We ended the afternoon eating fish and chips outside, with a view of the river, yarn-bombed trees (in aid of Goodwill and Growth for Africa, Remembering Trees), and two singers setting up camp and attracting a crowd in the area outside the theatre. It truly is a wonderful town to explore, especially if you like Shakespeare, and literature in general. I also recommend a visit to The Dirty Duck, where we ended the evening on Thursday – it’s where the cast of the shows have a nightcap before turning in!
This weekend I’ve been taking it easy, for the most part. I’ve started reading The Wander Society by Keri Smith, where she documents her discovery of a mysterious, exciting movement, which she stumbled upon in a used bookstore. The Wander Society is a movement for those who are disillusioned with the existing political systems, overwhelmed by the pressures of modern life, and are seeing the rise of a technology-laden existence:
‘The Wander Society is a backlash, a reclaiming of the power of the individual in a world where choices and freedoms are limited, and almost all of daily life has been commercialised.’

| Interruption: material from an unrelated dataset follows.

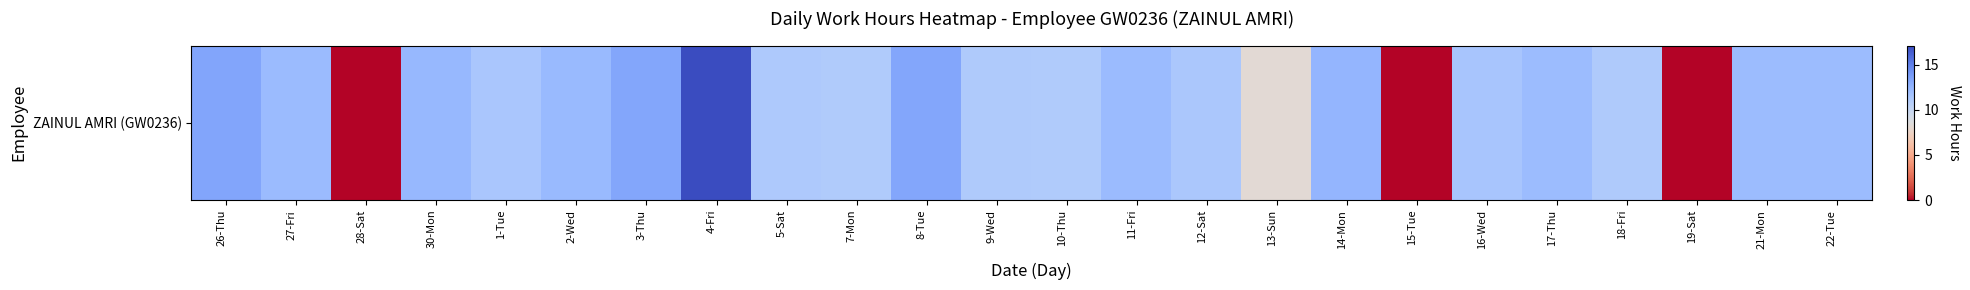

Which category has the highest value across all series?

4-Fri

It seems to me like it has much in common with the Romantic movement, and is something that I’m looking forward to exploring. It feels as though this book has come along at the right time in my life, when I need something different and empowering. The exercises, manifesto, and ideas contained within are exciting and inspiring.
My current fiction read is In The Afterlight by Alexandra Bracken, the final book in the Darkest Minds trilogy. I’m still slogging my way through The Road Less Travelled, which, whilst some of the ideas and tools are relevant and still contemporary, some of the ideas are outdated and even a little prejudiced (in terms of gender roles and sexuality, particularly towards LGBT people).
However, it’s still a groundbreaking work on psychology, which is helping me to clarify and understand some aspects of my own relationships, emotions, and understanding of the world. My reading of the book is slow because there are so many things to take in and understand. Sometimes you need time with a book, although I think I’ll be happy when I’m finished with it.
If you’ve found your way through this monster of a post, congratulations – have a cup of tea and biscuit (or coffee and cake, whatever floats your boat). Normal blogging service will be resumed next week.
‘I’ll call for pen and ink and write my mind.’ – William Shakespeare.